線の先の雲

 長らくブログを書かないと,実家が心配するので久しぶりに更新をしよう。

 この前の連休中,疲れがたまっていたせいだろうか,背中の筋肉痛がひどくなり長い頭痛が続いた。そんなこともあり,駄文やつぶやきの頻度を緩め,あらためて自分の周辺について考えていたのである。

 多くの研究者が「科研が書けん」と科研費申請書の作成で試行錯誤している最中,私は「果敢に書かん」と決めたかどうかは定かでないが,申請するための材料がない以上は書けないので,日々の授業と先のことを考えながら手近でやっている仕込み作業を黙々と続けていた。

 残りの時間をどこにフォーカスしていこうか。

 出発点はどこだったのかとたぐり寄せれば,子ども好きという自分に原点回帰する。

 次代を担う子ども達のために生きて死ぬこと。そこに帰着するのだろう。

 そのために学ぶべきことは多いと感じた。大学院へ進んだのは,そのためだった。

 それから小学校の教員になろうと,ずっとそう考えていた。
 
 
 残念ながら,そうはならなかった。

 このご時世,そうならなかった方が良かっただろうとあなたは言うかも知れない。

 そういう問題ではなく,私が何に思いを捧げてきたのかという点が大事なのである。

 救われてるのは,教員養成や教師教育の分野で同様な想いを持つ人々と関われること。

 唯一そのことだけが,私を大学につなぎ止めている。


 
 四国は徳島の地に引っ越しての生活が始まった。

 「地方」というものの善し悪しを少しずつ体感しながら,未来に思いをはせる。

 東京で暮らし始めてわかったことは,東京もローカルでしかないということだった。

 なのに,東京のローカルと四国のローカルに違いを感じる,それは一体何なのか。

 
 もちろんここには世界と通じる視点が欠けている。

 なぜ私たちは日本国内(あるいは日本語圏内)に閉じた思考に留まってしまうのか。

 あるいは,その閉じ方にローカルの差違が現れるということなのか。

 
 この場所にやってきたのも,ご縁があってのこと。

 喧騒を離れて,自分なりに考えを巡らしたい。
 

  
 先日は四国・愛媛に入試業務で出張。
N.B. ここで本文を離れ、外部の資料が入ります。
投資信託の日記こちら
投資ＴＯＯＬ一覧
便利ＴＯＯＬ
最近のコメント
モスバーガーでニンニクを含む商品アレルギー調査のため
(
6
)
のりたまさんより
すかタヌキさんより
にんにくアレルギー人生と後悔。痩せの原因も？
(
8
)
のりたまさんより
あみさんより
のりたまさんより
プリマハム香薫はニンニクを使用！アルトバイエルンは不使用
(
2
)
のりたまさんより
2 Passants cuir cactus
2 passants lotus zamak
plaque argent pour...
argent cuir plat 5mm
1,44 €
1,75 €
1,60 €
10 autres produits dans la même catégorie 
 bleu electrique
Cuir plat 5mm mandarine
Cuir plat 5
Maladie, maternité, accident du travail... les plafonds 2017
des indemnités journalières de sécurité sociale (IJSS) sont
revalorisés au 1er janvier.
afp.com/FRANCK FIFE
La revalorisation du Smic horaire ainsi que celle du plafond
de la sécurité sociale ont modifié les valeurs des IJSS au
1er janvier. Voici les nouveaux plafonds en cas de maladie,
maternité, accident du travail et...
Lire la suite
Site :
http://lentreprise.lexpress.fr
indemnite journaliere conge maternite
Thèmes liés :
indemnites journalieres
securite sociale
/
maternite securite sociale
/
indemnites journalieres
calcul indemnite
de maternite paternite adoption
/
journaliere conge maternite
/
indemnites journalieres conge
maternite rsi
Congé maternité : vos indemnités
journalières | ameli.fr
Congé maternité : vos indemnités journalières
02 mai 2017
初めて松山に訪れた。

 確かY先生の故郷が愛媛だと聞いたことがあるが,それ以上根掘り菜掘り聞くこともしなかったので,ほとんど予備知識もない。司馬遼太郎の小説『坂の上の雲』の舞台となった場所で,年末にはNHKのドラマが始まるとか,道後温泉という場所があるという程度の知識でバスに飛び乗った。
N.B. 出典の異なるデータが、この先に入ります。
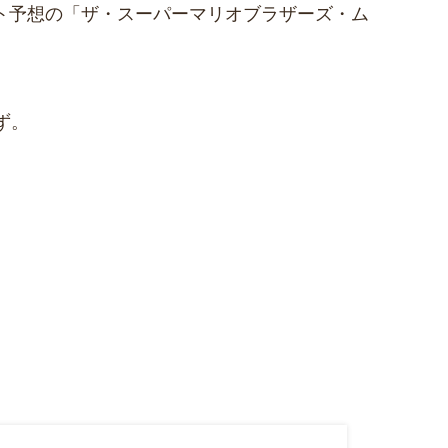
ヒット予想の「ザ・スーパーマリオブラザーズ・ム
ず。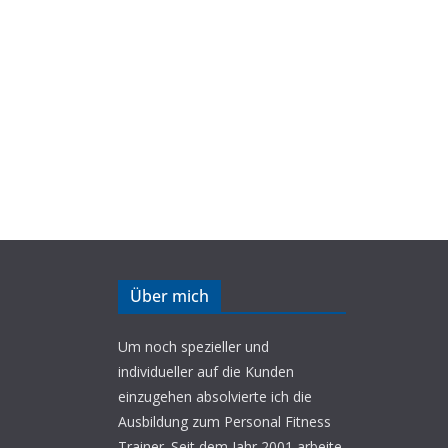
Über mich
Um noch spezieller und
individueller auf die Kunden
einzugehen absolvierte ich die
Ausbildung zum Personal Fitness
Trainer. Seit dem Jahr 2001 arbeite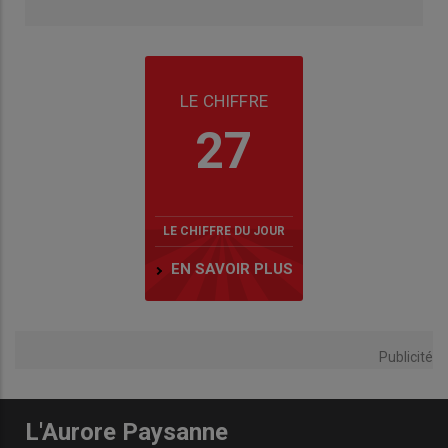
LE CHIFFRE
27
LE CHIFFRE DU JOUR
EN SAVOIR PLUS
Publicité
L'Aurore Paysanne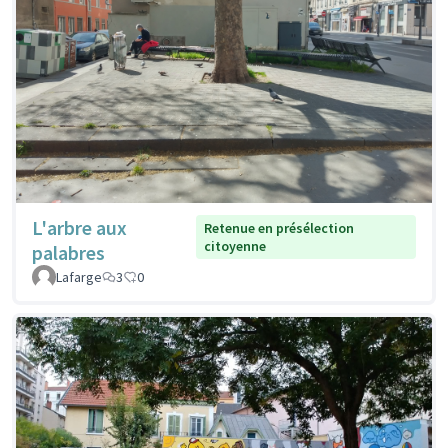
L'arbre aux
Retenue en présélection
citoyenne
palabres
Lafarge
3
0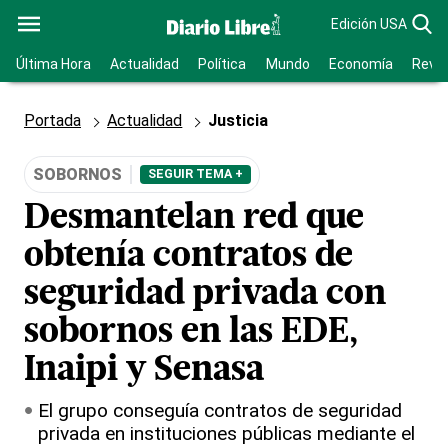
Edición USA
Última Hora
Actualidad
Política
Mundo
Economía
Revis
Portada
Actualidad
Justicia
SOBORNOS
SEGUIR TEMA +
Desmantelan red que
obtenía contratos de
seguridad privada con
sobornos en las EDE,
Inaipi y Senasa
El grupo conseguía contratos de seguridad
privada en instituciones públicas mediante el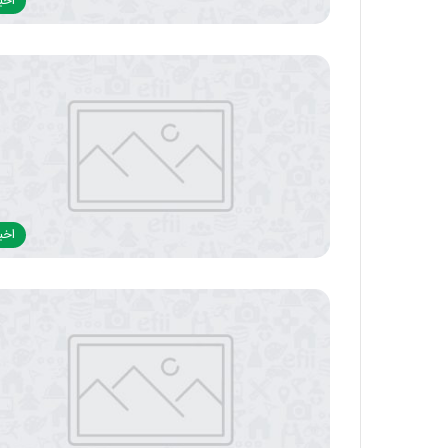
اخبا
اخبا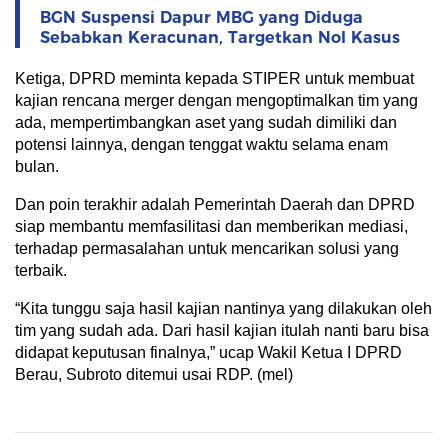
BGN Suspensi Dapur MBG yang Diduga
Sebabkan Keracunan, Targetkan Nol Kasus
Ketiga, DPRD meminta kepada STIPER untuk membuat
kajian rencana merger dengan mengoptimalkan tim yang
ada, mempertimbangkan aset yang sudah dimiliki dan
potensi lainnya, dengan tenggat waktu selama enam
bulan.
Dan poin terakhir adalah Pemerintah Daerah dan DPRD
siap membantu memfasilitasi dan memberikan mediasi,
terhadap permasalahan untuk mencarikan solusi yang
terbaik.
“Kita tunggu saja hasil kajian nantinya yang dilakukan oleh
tim yang sudah ada. Dari hasil kajian itulah nanti baru bisa
didapat keputusan finalnya,” ucap Wakil Ketua I DPRD
Berau, Subroto ditemui usai RDP. (mel)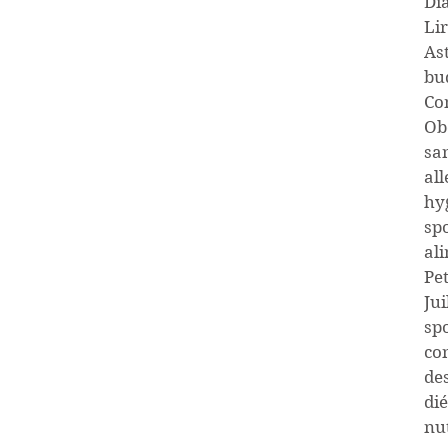
Di
Lir
As
bu
Co
Ob
sa
all
hy
spo
al
Pe
Jui
sp
co
de
dié
nu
 徳島と比べて街が賑やかだった。商業施設や小売店舗が集まり賑やかなアーケードを中心とした街の配置が成り立っているおかげだろう。とはいえ,地元の人たちには都会だという意識はないようで,ここも次第に沈みゆく地方の一つでしかない雰囲気を醸し出す。

 旅先でひとりのんびり歩くといろいろなことを考える。泊まりの夜に真っ暗な東雲神社,帰り際に道後温泉や坂の上の雲ミュージアムを足早に訪れたりもした。かつての若者が立身出世のために上京し,国を動かしていく物語。それがいま,グローバルな時空を舞台に展開し,全世界を動かす物語として語られているのだろうか。しかし,それは単に情報ノードとして接続することを意味しているのだろうか。

 日本最古の温泉につかりながら,未来のことなど考える。贅沢だ。